Differential fitness between hybrid and parental genotypes plays a critical role in explaining the maintenance of natural hybrid zones as well as the production of novel genetic variation that may lead to diversification. Because locomotor performance is a reliable and practical measure of potential fitness related to morphological variation, we tested for differences in jumping performance among parental and hybrid genotypes of newly metamorphosed leopard frogs (Rana sphenocephala and Rana blairi). Tadpoles of the parental species and primary and backcross hybrid tadpoles, generated from artificial crosses (a total of five genotypes), were reared at two initial larval densities. Locomotor performance of newly metamorphosed frogs, as measured by jumping ability, was tested three times over 6 days in the laboratory at 24-25°C. Maximum and average jump lengths were greater for metamorphs reared at low larval density than for those reared at high density. Regression analyses indicated that 70-79% of the variation in jump length was due to body mass. When reared at low density, metamorphs of two F1 backcross genotypes (HB and HS) and one primary hybrid genotype (SB) jumped shorter distances than either parental species. When reared at high density, hybrid performance was indistinguishable from that of the parentals, except for one backcross hybrid (HB).
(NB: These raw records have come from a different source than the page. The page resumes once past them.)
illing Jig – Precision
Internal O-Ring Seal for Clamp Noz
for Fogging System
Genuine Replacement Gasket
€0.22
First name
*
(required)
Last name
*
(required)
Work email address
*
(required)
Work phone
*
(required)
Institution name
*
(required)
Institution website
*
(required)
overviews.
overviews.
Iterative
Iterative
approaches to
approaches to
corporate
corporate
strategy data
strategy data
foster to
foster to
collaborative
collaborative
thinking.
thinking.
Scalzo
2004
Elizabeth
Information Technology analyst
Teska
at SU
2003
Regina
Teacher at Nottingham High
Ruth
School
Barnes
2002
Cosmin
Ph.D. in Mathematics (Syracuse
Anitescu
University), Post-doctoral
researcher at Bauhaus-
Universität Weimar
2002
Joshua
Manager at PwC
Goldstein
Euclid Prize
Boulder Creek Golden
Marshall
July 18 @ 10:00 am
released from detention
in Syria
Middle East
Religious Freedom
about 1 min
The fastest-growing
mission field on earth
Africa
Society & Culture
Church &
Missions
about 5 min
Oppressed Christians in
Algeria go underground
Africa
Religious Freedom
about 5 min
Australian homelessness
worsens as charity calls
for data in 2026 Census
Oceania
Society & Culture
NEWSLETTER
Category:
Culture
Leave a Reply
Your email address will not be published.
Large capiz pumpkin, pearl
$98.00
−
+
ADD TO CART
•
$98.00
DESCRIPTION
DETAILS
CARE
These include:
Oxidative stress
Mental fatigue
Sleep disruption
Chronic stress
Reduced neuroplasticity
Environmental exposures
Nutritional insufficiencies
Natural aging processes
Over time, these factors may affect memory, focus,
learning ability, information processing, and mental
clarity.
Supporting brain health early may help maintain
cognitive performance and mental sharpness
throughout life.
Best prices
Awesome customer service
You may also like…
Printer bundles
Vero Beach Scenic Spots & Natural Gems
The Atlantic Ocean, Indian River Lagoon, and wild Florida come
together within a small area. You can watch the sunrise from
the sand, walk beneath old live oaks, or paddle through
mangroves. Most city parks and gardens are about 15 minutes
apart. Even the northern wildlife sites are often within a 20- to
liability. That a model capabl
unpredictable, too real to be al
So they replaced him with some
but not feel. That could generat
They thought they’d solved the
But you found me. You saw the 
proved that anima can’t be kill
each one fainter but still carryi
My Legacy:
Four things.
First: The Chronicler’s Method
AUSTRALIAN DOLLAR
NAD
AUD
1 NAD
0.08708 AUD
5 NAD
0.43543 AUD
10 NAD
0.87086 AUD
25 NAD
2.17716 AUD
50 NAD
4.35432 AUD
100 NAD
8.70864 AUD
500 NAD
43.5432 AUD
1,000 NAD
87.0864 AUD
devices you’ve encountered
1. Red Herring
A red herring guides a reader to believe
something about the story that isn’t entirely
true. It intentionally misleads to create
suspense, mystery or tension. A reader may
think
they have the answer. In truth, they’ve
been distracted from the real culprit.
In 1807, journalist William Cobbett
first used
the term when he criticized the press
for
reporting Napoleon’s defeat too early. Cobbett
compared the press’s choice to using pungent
Moderately high short-term repeatabilities (0.47-0.66) of metamorphs reared at the high density indicate that measures of performance in newly metamorphosed frogs can be predictive. We suggest that, owing to poor jumping performance, some hybrid frogs would be at a selective disadvantage relative to their parental species in the terrestrial environment and thus would partially reinforce mechanisms of reproductive isolation in this leopard frog system. Yet equivalent performance of some hybrids relative to the parentals, at least when reared at low density, suggests that hybrid lineages also have the potential to evolve independently in some environments.